Darf man das?
Nimm dir mal ein paar Minuten, um die folgenden Fragen zu beantworten:
- Was ist das Krasseste, was du je zu Gott gesagt hast?
- Hast du schon mal mit Gott “gekämpft”?
- Hast du Gott schon mal wirklich Vorwürfe gemacht?
- Ihn angeschrien? Geweint?
Hm. Ist das eigentlich ok? Dürfen wir so mit Gott reden?

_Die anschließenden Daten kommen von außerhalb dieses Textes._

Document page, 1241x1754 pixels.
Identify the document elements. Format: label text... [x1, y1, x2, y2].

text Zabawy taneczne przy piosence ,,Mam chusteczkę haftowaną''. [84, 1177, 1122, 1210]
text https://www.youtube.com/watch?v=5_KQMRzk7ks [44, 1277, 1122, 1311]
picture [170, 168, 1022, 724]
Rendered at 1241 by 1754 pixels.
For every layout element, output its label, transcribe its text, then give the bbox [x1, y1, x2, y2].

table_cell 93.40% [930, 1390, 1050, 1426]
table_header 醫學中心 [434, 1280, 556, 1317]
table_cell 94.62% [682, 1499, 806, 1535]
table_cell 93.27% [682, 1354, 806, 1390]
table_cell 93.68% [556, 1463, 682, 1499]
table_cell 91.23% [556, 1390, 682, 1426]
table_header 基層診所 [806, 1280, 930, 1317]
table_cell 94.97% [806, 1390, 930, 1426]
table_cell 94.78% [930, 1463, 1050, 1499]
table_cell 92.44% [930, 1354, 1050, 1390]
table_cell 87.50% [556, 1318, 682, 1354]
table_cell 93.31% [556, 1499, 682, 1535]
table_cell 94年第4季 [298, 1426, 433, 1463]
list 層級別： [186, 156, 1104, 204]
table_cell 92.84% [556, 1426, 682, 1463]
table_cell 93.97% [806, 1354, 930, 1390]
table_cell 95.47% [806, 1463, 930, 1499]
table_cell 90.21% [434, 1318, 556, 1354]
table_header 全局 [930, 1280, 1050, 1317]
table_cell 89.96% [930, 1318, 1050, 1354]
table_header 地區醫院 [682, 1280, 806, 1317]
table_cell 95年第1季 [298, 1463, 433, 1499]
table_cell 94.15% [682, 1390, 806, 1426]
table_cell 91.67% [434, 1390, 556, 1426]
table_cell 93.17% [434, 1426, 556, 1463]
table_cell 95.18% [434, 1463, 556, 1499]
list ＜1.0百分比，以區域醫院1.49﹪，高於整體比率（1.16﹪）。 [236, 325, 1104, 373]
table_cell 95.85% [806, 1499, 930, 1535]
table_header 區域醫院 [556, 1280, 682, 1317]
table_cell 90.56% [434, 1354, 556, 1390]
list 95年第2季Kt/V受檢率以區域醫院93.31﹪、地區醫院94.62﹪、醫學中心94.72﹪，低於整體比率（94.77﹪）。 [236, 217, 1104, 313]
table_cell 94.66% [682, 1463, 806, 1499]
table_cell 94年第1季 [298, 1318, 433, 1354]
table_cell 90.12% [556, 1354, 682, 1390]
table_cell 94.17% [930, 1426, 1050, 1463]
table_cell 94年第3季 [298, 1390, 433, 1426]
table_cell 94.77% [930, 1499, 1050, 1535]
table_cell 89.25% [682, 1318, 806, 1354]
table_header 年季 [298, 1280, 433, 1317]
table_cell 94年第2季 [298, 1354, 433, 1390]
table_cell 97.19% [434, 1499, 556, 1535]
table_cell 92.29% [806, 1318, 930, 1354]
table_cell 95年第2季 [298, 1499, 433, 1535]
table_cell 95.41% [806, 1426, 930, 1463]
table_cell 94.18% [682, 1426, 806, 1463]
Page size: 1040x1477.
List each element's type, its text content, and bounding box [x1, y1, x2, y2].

Ein Experte für diese Frage dürfte Jeremia sein. Er hat ein ganzes Buch geschrieben, das Klagelieder heißt und wird auch “weinender Prophet” genannt – weil er so viel leidet: Wegen des Schicksals, das sein Volk treffen soll, wegen des Leids, das er selbst erlebt, weil er Gott nicht versteht, weil er Menschen nicht versteht, weil er im Gefängnis sitzt, weil er in eine Zisterne geworfen wurde, weil ihn das Elend und der Starrsinn anderer Leute verbittert. Jeremia kommt mehr als einmal an seine Grenzen. Und macht das auch deutlich: “Ich wurde müde, es auszuhalten; ja, ich kann es nicht” (Jeremia 20,9).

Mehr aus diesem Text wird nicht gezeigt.